WRITTEN TASK: Write out the lines of the rows below word for word, from the very first line through the line that contains "logras verlo así, observa qué ocurre", and include that line.
*** PROVIDED MATERIAL Section Begins ***
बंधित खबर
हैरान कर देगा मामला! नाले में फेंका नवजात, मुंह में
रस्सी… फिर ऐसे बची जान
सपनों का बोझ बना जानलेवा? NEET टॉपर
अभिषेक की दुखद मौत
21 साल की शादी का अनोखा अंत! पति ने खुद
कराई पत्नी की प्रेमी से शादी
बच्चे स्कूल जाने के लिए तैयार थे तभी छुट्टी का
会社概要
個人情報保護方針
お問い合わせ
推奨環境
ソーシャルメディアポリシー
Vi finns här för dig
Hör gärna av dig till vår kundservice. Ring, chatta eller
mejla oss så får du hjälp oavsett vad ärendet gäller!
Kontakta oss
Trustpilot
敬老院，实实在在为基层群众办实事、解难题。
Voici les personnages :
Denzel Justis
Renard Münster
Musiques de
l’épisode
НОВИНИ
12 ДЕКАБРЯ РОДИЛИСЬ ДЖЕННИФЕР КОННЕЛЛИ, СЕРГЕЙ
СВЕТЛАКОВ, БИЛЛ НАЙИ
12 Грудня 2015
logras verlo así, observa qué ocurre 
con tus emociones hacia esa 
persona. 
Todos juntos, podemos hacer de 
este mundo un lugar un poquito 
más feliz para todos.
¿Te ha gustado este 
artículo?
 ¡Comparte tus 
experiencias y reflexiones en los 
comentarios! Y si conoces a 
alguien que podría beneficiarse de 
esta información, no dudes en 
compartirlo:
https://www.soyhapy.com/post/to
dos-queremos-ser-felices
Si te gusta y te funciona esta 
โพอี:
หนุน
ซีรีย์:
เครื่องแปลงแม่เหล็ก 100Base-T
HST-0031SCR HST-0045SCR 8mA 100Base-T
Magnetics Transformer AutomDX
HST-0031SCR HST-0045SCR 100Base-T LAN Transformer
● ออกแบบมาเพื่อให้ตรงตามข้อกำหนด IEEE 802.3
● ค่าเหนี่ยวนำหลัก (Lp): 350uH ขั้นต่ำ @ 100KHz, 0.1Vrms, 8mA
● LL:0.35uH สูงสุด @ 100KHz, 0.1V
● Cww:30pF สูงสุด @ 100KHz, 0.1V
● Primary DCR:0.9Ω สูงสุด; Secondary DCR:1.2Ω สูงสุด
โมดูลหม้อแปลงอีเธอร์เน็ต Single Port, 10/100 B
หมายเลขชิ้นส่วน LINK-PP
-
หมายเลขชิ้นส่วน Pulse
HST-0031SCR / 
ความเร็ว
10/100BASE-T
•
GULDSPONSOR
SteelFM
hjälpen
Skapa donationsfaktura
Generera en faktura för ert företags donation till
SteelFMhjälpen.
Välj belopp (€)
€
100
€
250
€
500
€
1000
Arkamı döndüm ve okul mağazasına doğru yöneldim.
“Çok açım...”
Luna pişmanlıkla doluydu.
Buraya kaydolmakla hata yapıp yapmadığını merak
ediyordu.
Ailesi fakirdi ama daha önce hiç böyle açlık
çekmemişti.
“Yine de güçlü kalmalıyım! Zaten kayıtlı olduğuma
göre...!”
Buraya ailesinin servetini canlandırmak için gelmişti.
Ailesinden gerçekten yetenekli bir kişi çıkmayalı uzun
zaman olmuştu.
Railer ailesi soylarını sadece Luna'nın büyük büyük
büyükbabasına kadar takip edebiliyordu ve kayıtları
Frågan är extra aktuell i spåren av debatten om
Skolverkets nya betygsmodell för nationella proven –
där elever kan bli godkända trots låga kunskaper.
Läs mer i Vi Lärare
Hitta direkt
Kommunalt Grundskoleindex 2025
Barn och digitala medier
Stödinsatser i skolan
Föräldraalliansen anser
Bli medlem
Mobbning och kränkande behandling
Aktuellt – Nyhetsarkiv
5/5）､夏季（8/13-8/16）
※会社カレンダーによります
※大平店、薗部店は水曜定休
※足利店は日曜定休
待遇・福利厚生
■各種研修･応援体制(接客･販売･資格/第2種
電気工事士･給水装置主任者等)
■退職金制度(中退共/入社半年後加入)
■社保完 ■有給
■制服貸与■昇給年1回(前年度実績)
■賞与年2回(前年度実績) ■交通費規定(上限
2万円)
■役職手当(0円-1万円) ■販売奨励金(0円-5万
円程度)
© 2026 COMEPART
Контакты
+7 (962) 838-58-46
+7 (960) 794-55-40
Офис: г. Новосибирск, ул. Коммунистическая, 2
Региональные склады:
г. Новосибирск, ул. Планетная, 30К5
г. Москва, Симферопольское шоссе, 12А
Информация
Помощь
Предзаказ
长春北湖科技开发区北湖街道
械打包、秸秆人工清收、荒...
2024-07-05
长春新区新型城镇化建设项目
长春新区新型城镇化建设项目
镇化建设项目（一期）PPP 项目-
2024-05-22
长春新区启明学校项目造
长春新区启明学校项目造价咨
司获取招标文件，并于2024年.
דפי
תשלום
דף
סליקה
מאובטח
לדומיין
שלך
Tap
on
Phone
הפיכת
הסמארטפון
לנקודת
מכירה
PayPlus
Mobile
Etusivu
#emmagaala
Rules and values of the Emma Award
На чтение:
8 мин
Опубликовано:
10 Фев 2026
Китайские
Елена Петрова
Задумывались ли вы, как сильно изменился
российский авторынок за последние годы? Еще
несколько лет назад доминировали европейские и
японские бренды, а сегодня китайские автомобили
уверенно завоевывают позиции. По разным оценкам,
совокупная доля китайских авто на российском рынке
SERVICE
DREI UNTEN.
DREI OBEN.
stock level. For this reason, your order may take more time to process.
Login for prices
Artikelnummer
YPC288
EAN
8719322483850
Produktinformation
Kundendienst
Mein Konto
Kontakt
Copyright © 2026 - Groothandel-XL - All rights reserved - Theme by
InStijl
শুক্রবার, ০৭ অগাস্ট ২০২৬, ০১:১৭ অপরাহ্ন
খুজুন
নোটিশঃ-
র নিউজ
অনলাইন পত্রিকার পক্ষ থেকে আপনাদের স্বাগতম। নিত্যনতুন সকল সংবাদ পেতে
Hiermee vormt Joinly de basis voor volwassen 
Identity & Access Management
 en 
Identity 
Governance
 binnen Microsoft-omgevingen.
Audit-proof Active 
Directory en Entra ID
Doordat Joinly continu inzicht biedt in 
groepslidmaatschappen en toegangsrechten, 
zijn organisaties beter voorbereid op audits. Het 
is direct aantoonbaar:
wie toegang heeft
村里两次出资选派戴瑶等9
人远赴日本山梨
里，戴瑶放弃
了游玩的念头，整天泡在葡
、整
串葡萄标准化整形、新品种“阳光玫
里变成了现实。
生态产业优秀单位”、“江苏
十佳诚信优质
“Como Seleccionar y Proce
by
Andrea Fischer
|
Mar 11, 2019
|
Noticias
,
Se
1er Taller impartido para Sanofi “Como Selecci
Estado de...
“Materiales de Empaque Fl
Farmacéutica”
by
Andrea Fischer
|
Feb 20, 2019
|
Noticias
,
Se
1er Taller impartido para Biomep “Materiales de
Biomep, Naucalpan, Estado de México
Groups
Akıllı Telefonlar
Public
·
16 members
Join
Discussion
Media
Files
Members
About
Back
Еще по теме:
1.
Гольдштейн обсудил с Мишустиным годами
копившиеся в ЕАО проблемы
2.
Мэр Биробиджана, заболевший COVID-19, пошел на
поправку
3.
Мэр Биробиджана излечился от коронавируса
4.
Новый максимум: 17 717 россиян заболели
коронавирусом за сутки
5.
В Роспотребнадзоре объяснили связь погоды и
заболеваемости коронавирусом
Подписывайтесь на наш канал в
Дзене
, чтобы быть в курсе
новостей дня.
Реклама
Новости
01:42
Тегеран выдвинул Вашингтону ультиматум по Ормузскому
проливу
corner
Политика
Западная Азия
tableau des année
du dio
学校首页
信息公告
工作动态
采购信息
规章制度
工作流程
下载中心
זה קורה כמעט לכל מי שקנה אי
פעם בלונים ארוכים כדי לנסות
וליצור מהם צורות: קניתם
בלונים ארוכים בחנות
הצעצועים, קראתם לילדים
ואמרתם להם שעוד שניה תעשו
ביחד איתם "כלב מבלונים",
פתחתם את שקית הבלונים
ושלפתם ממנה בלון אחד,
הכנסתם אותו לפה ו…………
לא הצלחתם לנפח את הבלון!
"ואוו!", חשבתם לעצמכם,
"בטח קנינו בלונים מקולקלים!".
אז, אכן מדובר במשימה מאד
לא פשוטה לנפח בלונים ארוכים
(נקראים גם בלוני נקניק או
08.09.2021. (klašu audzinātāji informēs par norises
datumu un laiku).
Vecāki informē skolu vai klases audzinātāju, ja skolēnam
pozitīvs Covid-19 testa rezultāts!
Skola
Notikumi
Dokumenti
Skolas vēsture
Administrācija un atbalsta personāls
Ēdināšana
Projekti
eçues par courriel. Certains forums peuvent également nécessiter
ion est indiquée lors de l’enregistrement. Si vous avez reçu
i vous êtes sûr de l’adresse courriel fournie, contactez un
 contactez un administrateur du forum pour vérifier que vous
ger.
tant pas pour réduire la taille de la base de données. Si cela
*** PROVIDED MATERIAL Section Ends ***
ANSWER SPACE:
बंधित खबर
हैरान कर देगा मामला! नाले में फेंका नवजात, मुंह में
रस्सी… फिर ऐसे बची जान
सपनों का बोझ बना जानलेवा? NEET टॉपर
अभिषेक की दुखद मौत
21 साल की शादी का अनोखा अंत! पति ने खुद
कराई पत्नी की प्रेमी से शादी
बच्चे स्कूल जाने के लिए तैयार थे तभी छुट्टी का
会社概要
個人情報保護方針
お問い合わせ
推奨環境
ソーシャルメディアポリシー
Vi finns här för dig
Hör gärna av dig till vår kundservice. Ring, chatta eller
mejla oss så får du hjälp oavsett vad ärendet gäller!
Kontakta oss
Trustpilot
敬老院，实实在在为基层群众办实事、解难题。
Voici les personnages :
Denzel Justis
Renard Münster
Musiques de
l’épisode
НОВИНИ
12 ДЕКАБРЯ РОДИЛИСЬ ДЖЕННИФЕР КОННЕЛЛИ, СЕРГЕЙ
СВЕТЛАКОВ, БИЛЛ НАЙИ
12 Грудня 2015
logras verlo así, observa qué ocurre 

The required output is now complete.